Die API braucht also einen Nutzungsnachweis, das Web eine geprüfte Paritätsliste. Der Name Whois-RWS darf diese beiden Entscheidungen nicht zu einem bloßen Kalendertermin machen.
Bei RWhois beginnt das Jahr erst nach dem Werkzeug
ARIN will zunächst einen freien RDAP-Server empfehlen und ein Werkzeug bereitstellen, das bestehende RWhois-Daten überführt. Erst dann beginnt die 365-Tage-Frist; vor dem 1. Januar 2028 soll es keine Stilllegung geben.
So verstreicht die Übergangszeit nicht, während Betroffene auf ihre Migrationsmöglichkeit warten. Das Werkzeug lässt sich versionieren, mit repräsentativen Datensätzen prüfen und anhand abgewiesener Einträge verbessern.
Verfügbarkeit allein genügt nicht. Bedeutung und Auffindbarkeit von Weitervergaben müssen erhalten bleiben. Änderungen während des Parallelbetriebs, Verweise, Fehlererkennung und Rückkehr ohne Verlust neuer Daten brauchen einen getesteten Ablauf.
Ein öffentlicher Bericht kann aggregiert bleiben: bekannte, kontaktierte und testende RWhois-Betreiber, Fehlerklassen, Funktionslücken, stabile Version und offene Punkte. Damit wird aus der Veröffentlichung eines Werkzeugs ein überprüfbarer Funktionsübergang.
Port 43 enthält den unsichtbaren Bestand
Für Port 43 sind zwei Jahre und frühestens der 1. Januar 2029 vorgesehen. ARIN verweist auf hohes Volumen sowie Nutzer in Cybersicherheit, Forschung, Strafverfolgung und weiteren Gruppen außerhalb direkter Kundenbeziehungen.
Die Niedrigschwelligkeit erschwert die Inventur. Eine gelegentliche Abfrage erzeugt kein Konto. Ein Hersteller kann Whois in ein Produkt einbauen. Ein Nachtjob kann lange nach seinem Autor weiterlaufen. Gesamtvolumen zeigt Aktivität, aber weder Zahl noch Bedeutung der einzelnen Abhängigkeiten.
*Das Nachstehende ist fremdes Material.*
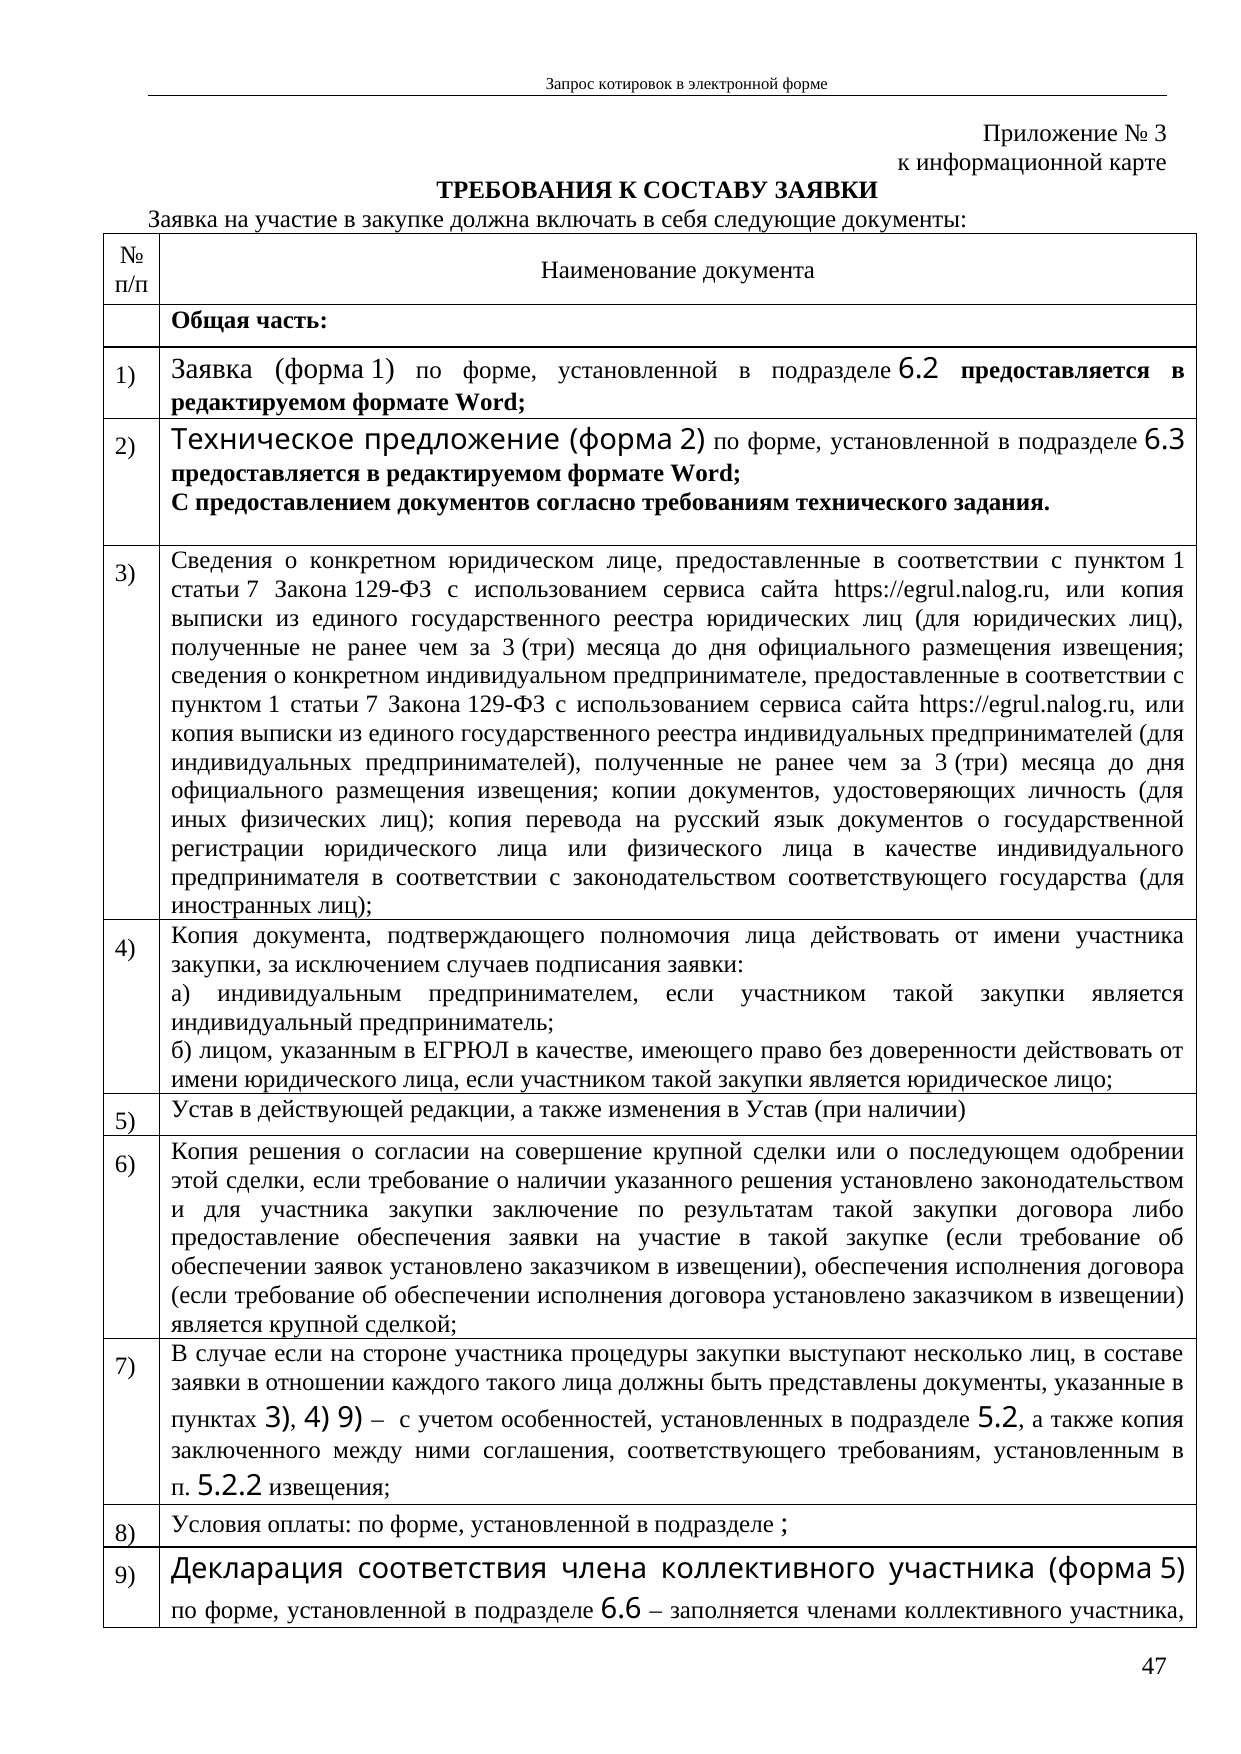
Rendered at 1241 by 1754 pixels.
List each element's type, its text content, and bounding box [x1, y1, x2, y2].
Im NANOG-Austausch beschrieb ein Teilnehmer sechs Schritte bis zur breiten Einführung: Entwickler informieren, Versionen erzeugen, in Distributionen aufnehmen, Nutzer erreichen, gleichwertige Werkzeuge liefern und Verbreitung abwarten. Ein anderer berichtete, RDAP-Skripte seien einfacher, weil HTTPS, JSON und IANA-Bootstrap die freie Textanalyse ersetzen.
Beides sind konkrete Erfahrungen, keine Gesamtmessung. ARIN sollte deshalb maschinenlesbare Hinweise in Port-43-Ergebnisse setzen, verbreitete Betriebssysteme und Sicherheitsprodukte testen, Restverkehr beobachten und ungelöste Abhängigkeiten dokumentiert aufnehmen.
„Frühestens“ braucht Messwerte und Rückkehr
Alle Termine lassen Raum für Belege. Je Dienst sollte ARIN Ersatzfunktion, Reichweite der Ansprache, Adoptionsverlauf, offene Hindernisse, Entscheidungszuständigkeit, formelle Frist, Parallelbetrieb und Rückfallfenster festhalten.
Lu Hengs Bill of Rights of Uniqueness Coordination setzt operative Kontinuität als Grenze der Registerverwaltung. Das schützt nicht jedes alte Protokoll für immer. Es schützt den Zugang zum gemeinsamen Datensatz während der Modernisierung.
The Multi-Stakeholder Mirage ordnet Übergänge als Sichtbarkeit, Kontinuität, koordinierten Schutz und erst danach dünnere Architektur. Eine Konsultation schafft Sichtbarkeit; Test und Rückweg schaffen Kontinuität.
Zum Rechercheende fehlten vollständiges Inventar, RWhois-Werkzeugdatum, Adoptionsschwelle, Paritätswert und Rückfallregel. Ein einziger RDAP-Dienst bleibt ein plausibles Ziel. Ob der Weg dorthin tragfähig ist, entscheidet sich an drei getrennten Evidenzakten.